ICSR begins spring speaker series next month

Herald Staff

The Institute for Citizenship and Social Responsibility, or ICSR, recently announced the lineup for their annual Social Justice Speaker Series.

The series started back in the spring of 2014, according to Judy Rohrer, assistant professor and ICSR director. Rohrer said the original idea of the series was to bring regional scholars and activists to WKU to speak about work they are interested in or currently doing, that are at the intersections of their academic work and social justice.

“It could be that their research intersects with issues of social justice or that they do interesting things in their classroom or that they’re somehow engaging with the community in university partnerships,” Rohrer said.

This spring will bring the series’ third iteration with the theme being Social Justice and Citizenship. Past themes were social justice and the academy as well as social justice and coalition building.

This year’s speakers include Kaila Story, associate professor of Women’s and Gender Studies with a joint appointment in the Department of Pan-African Studies at the University of Louisville, Enid Trucios-Haynes, professor at the Brandeis School of Law at the University of Louisville and Julie Minich, assistant professor of English and Mexican American and Latino studies at the University of Texas at Austin.

Rohrer said one of the perks of the speaker series are its attempts to pull in regional scholars and activists to speak to display the model of activism happening in the South. Rohrer said this is to work against the assumption that social justice can only work on the west or east coasts.

“It’s important for us, given where we are located, to be showing models of how it [social justice] happens right here, where we are,” Rohrer said.

Rohrer said each of the speakers will be focusing in on different disciplines. Story will be focusing on black queer activism. According to Story’s speaker bio on ICSR’s webpage, her research “examines the intersections of race and sexuality, with special attention to Black feminism, Black lesbians, and Black queer identity.”

Haynes will be speaking on immigration laws as well as Latino and Latina identities. Haynes is a nationally recognized scholar in immigration law and has been in the field for more than 25 years, according to her University of Louisville bio.

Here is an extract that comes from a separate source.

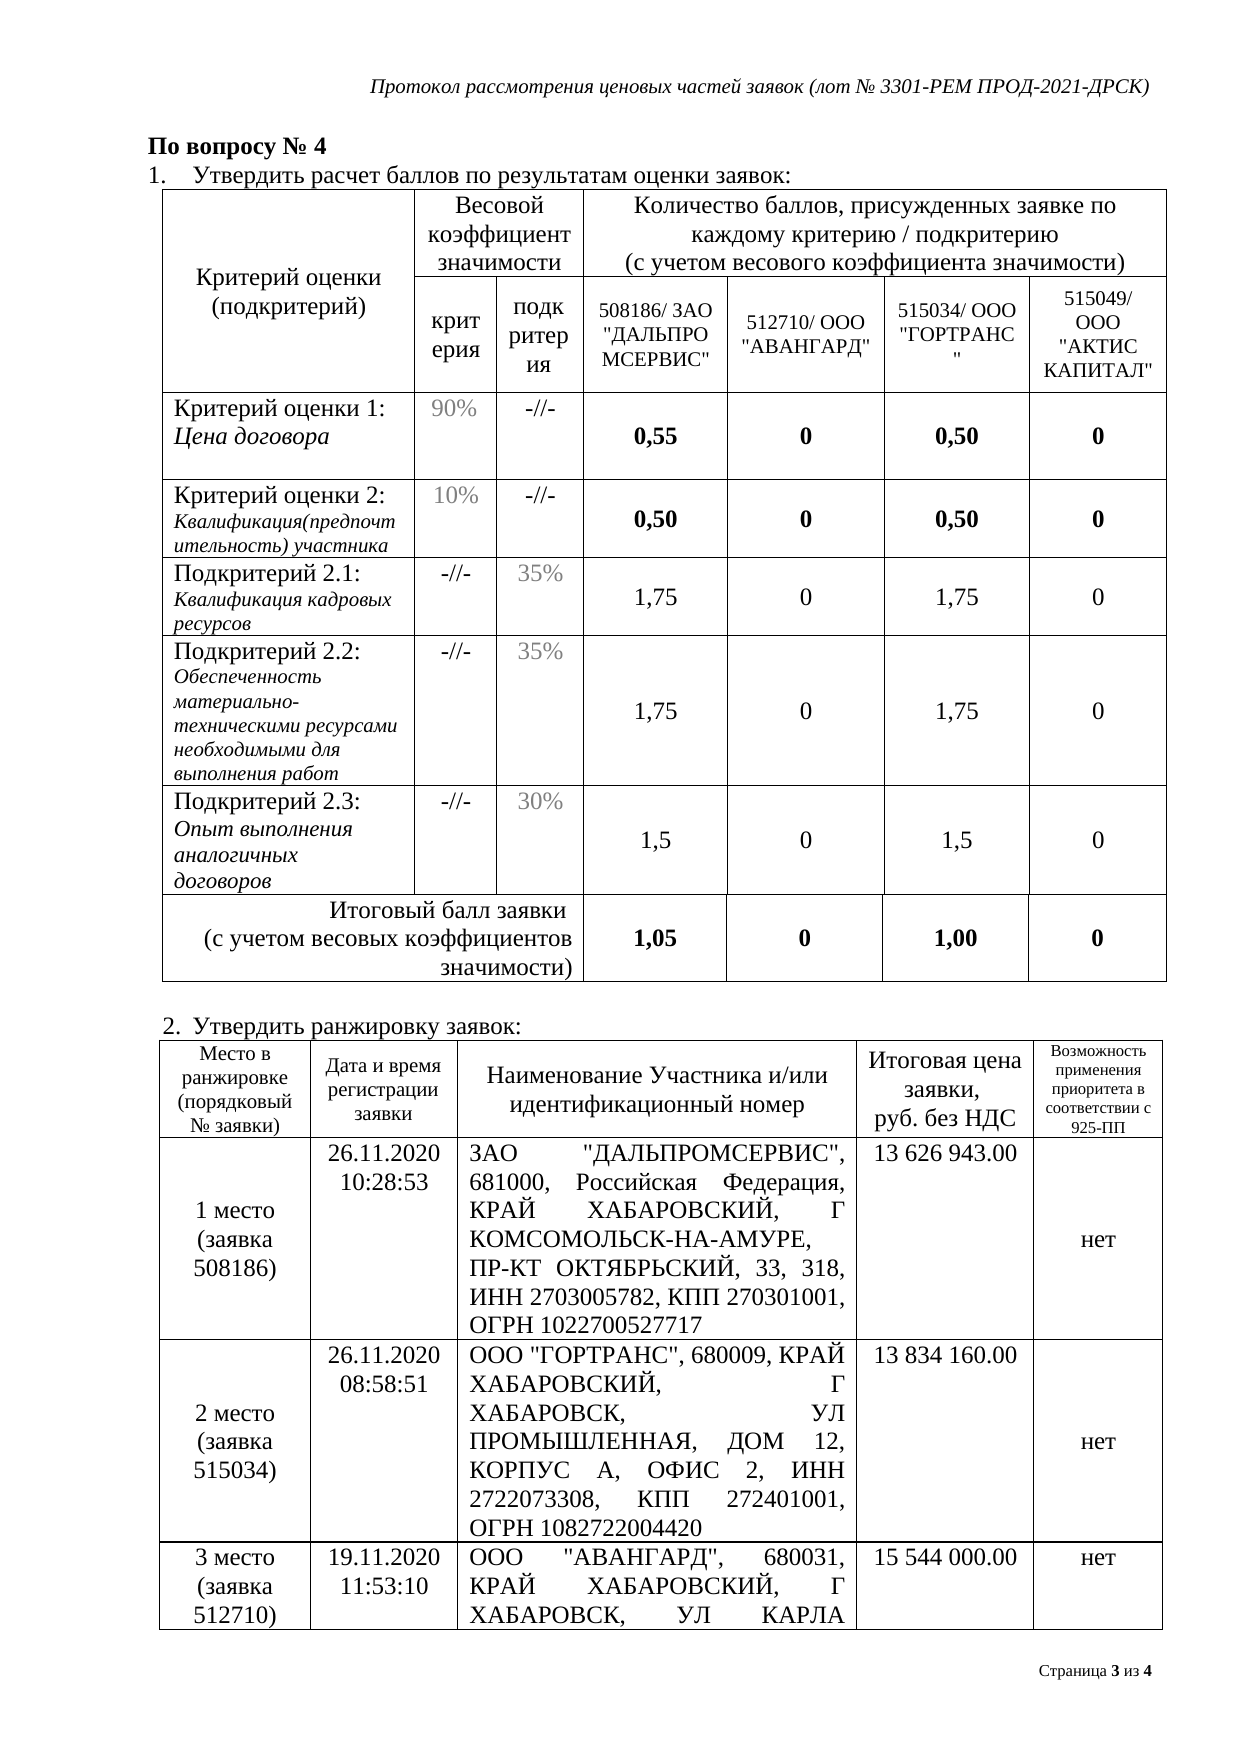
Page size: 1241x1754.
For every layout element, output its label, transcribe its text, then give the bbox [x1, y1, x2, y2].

Haynes’ teaching at the Brandeis School of Law focuses on constitutional law, immigration law, international law and race and the law with an emphasis on issues affecting Latinos.

Minich will be speaking on disability and Chicana fat studies. Minich is the author of “Accessible Citizenships: Disability, Nation, and the Cultural Politics of Greater Mexico,” a book which works “against the common assumption that disability serves primarily as a metaphor for social decay or political crisis,” according to her University of Texas at Austin bio.

Rohrer said this year’s speaker series of social justice and citizenship is to provide greater context and information about hot topics regarding citizenship.

“I think it’s really important to sort of invigorate the political and intellectual conversations here at WKU by bringing folks from other institutions to come in and sort of give us a fresh perspective and new ideas that we can then sort of use both in our teaching and research,” Rohrer said.

Story will start off the speaker series on Feb. 25. All events will be held in Downing Student Union room 3020 beginning at 4 p.m. and ending at 5:30 p.m. All events are swipeable, wheelchair accessible and open to the public.